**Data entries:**
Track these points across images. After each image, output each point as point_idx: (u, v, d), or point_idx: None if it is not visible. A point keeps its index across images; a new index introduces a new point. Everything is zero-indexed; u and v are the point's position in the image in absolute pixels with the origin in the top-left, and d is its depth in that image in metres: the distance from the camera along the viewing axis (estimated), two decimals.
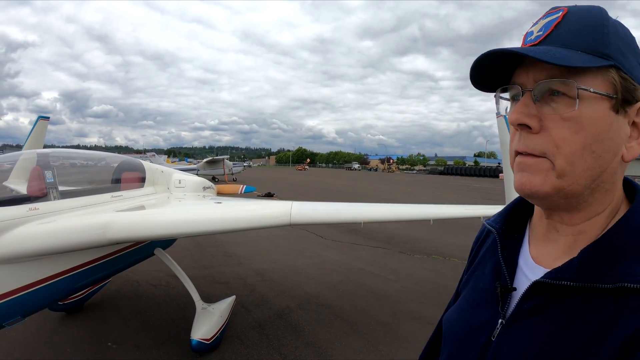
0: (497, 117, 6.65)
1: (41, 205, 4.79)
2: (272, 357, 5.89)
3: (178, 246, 8.58)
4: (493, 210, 6.74)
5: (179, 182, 7.88)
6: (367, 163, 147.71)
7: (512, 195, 6.23)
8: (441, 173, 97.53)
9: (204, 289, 7.27)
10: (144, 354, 6.15)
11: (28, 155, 5.91)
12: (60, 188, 5.31)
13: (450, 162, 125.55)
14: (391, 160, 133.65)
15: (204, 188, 8.42)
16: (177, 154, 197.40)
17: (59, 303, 7.13)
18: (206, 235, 9.97)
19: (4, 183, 5.24)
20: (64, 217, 4.92)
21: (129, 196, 6.38)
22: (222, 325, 6.36)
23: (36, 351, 6.27)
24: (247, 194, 11.10)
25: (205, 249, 12.61)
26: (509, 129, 1.10)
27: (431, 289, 8.77)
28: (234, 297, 7.20)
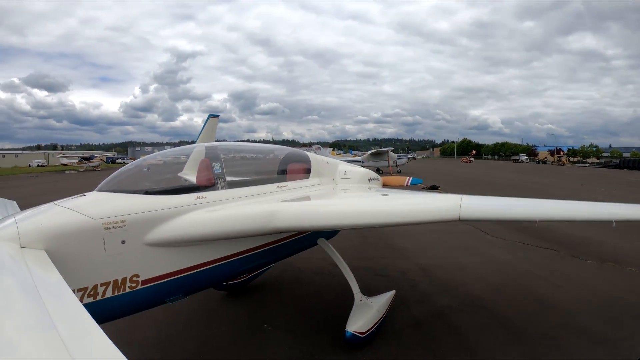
0: None
1: (208, 194, 4.98)
2: (426, 358, 5.52)
3: (341, 235, 8.45)
4: None
5: (345, 174, 7.72)
6: (535, 155, 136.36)
7: None
8: (616, 166, 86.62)
9: (365, 280, 7.09)
10: (297, 339, 6.15)
11: (199, 148, 6.14)
12: (228, 178, 5.47)
13: (626, 154, 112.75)
14: (561, 152, 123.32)
15: (370, 179, 8.14)
16: (342, 146, 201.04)
17: (223, 283, 7.40)
18: (371, 228, 9.76)
19: (179, 174, 5.45)
20: (230, 206, 5.04)
21: (294, 187, 6.41)
22: (379, 320, 6.14)
23: (196, 325, 6.59)
24: (413, 187, 10.63)
25: (369, 239, 12.49)
26: None
27: (604, 302, 7.60)
28: (393, 291, 6.96)
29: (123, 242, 4.07)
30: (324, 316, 6.89)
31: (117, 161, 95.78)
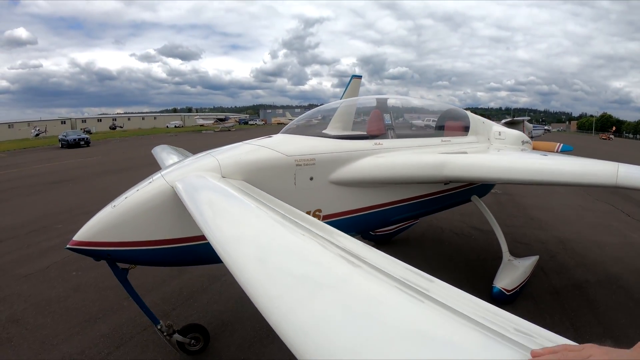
0: None
1: (383, 142, 5.40)
2: (564, 325, 5.60)
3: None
4: None
5: (499, 134, 7.72)
6: None
7: None
8: None
9: None
10: None
11: (363, 101, 6.77)
12: (396, 129, 5.91)
13: None
14: None
15: (523, 142, 8.08)
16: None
17: (371, 233, 7.89)
18: (531, 184, 9.59)
19: (323, 131, 5.67)
20: (403, 153, 5.42)
21: (455, 142, 6.61)
22: (524, 281, 6.31)
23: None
24: (564, 153, 10.27)
25: (507, 209, 12.40)
26: None
27: None
28: (537, 257, 7.07)
29: (311, 178, 4.55)
30: (465, 273, 7.17)
31: (250, 123, 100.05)
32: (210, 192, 3.43)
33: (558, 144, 10.10)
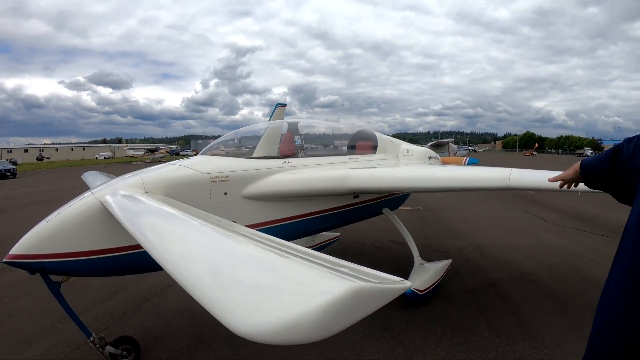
0: None
1: (292, 160, 5.93)
2: (477, 319, 6.00)
3: (402, 218, 8.88)
4: None
5: (407, 151, 8.32)
6: (601, 149, 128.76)
7: None
8: None
9: (423, 255, 7.51)
10: None
11: (276, 124, 7.05)
12: (307, 149, 6.53)
13: None
14: None
15: (430, 157, 8.71)
16: (402, 139, 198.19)
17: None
18: (431, 191, 10.19)
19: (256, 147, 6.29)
20: (311, 170, 5.95)
21: (363, 159, 7.20)
22: (436, 282, 6.70)
23: None
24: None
25: (428, 222, 13.06)
26: None
27: None
28: (450, 260, 7.57)
29: (225, 193, 5.00)
30: None
31: (181, 153, 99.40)
32: (139, 206, 3.72)
33: (465, 157, 10.93)
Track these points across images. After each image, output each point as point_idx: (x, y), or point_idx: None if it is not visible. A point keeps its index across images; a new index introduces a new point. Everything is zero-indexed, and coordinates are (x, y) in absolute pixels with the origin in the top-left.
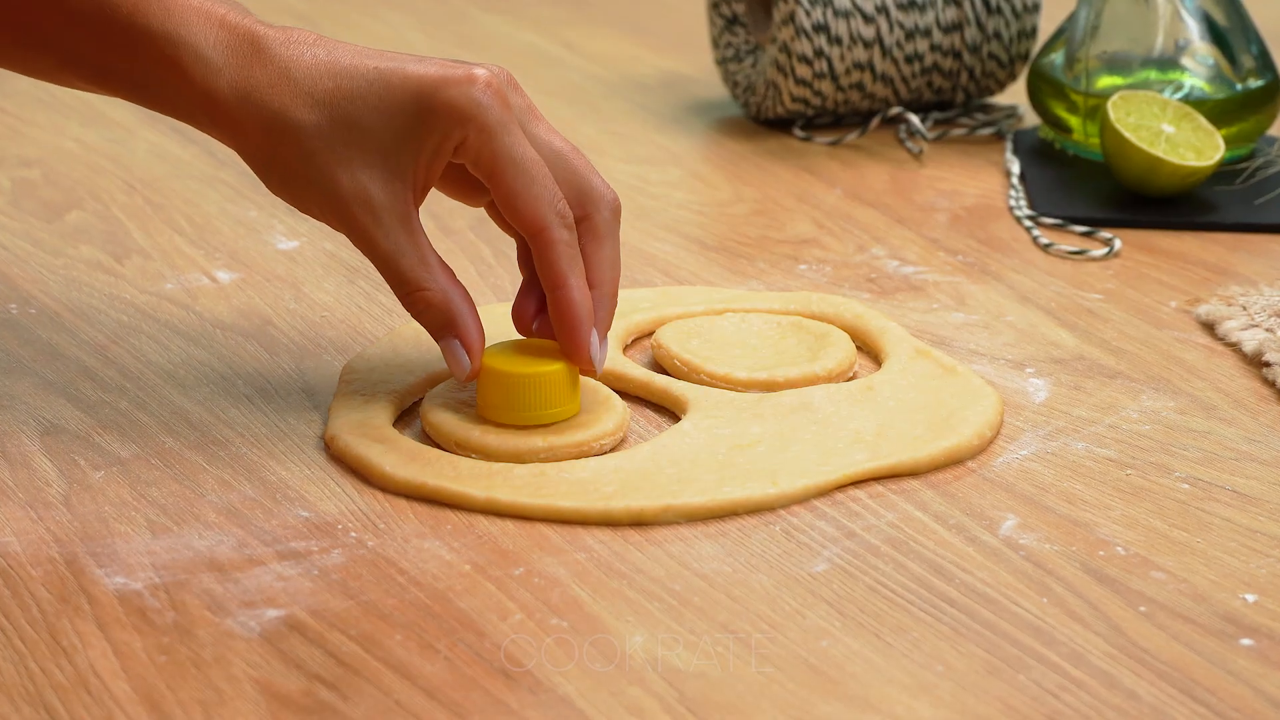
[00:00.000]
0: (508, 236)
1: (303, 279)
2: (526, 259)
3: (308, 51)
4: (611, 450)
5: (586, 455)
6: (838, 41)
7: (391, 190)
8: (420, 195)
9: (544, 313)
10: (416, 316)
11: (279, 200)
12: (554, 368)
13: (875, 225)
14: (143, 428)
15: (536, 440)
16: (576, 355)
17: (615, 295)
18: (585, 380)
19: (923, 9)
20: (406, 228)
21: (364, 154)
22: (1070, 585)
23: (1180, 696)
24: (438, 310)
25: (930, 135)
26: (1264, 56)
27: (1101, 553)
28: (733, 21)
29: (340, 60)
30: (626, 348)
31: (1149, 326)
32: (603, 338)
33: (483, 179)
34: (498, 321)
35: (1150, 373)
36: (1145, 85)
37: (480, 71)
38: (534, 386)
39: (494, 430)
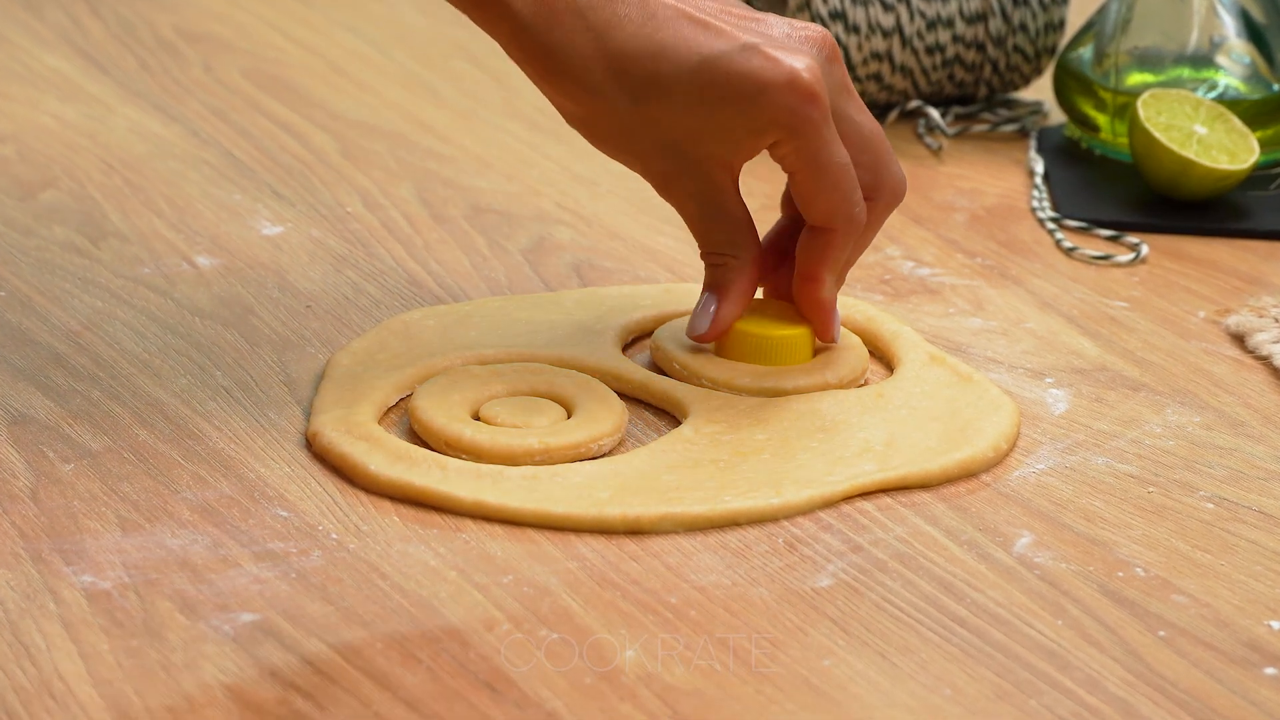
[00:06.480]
0: (503, 228)
1: (287, 267)
2: (789, 201)
3: (623, 12)
4: (609, 453)
5: (582, 458)
6: (855, 30)
7: (703, 168)
8: (736, 169)
9: (782, 269)
10: (705, 268)
11: (264, 184)
12: (797, 332)
13: (890, 224)
14: (115, 419)
15: (531, 441)
16: (823, 335)
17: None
18: (581, 379)
19: None
20: (717, 198)
21: (678, 138)
22: (1087, 607)
23: None
24: (720, 273)
25: (950, 131)
26: None
27: (1120, 574)
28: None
29: (662, 39)
30: (626, 347)
31: (1175, 337)
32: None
33: (786, 173)
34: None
35: (1176, 385)
36: (1177, 83)
37: (803, 70)
38: (779, 347)
39: (486, 429)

**Work instructions:** Repeat exactly the lines from the start of the entries down to the line with "27: (431, 289, 8.77)", keeping both ends but none of the pictures.

**Problem solution:**
Track these points across images. After each image, output each point as point_idx: (u, v, d), or point_idx: None if it is not visible. A point keeps its index across images; a new index introduces a new point. Everything is zero-indexed; u and v are the point's position in the image in absolute pixels with the origin in the top-left, and d is its depth in that image in metres: the distance from the camera along the viewing axis (estimated), two decimals.
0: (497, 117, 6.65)
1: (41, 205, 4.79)
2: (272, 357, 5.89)
3: (178, 246, 8.58)
4: (493, 210, 6.74)
5: (179, 182, 7.88)
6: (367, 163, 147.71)
7: (512, 195, 6.23)
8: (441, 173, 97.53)
9: (204, 289, 7.27)
10: (144, 354, 6.15)
11: (28, 155, 5.91)
12: (60, 188, 5.31)
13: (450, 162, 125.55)
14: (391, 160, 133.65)
15: (204, 188, 8.42)
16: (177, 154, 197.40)
17: (59, 303, 7.13)
18: (206, 235, 9.97)
19: (4, 183, 5.24)
20: (64, 217, 4.92)
21: (129, 196, 6.38)
22: (222, 325, 6.36)
23: (36, 351, 6.27)
24: (247, 194, 11.10)
25: (205, 249, 12.61)
26: (509, 129, 1.10)
27: (431, 289, 8.77)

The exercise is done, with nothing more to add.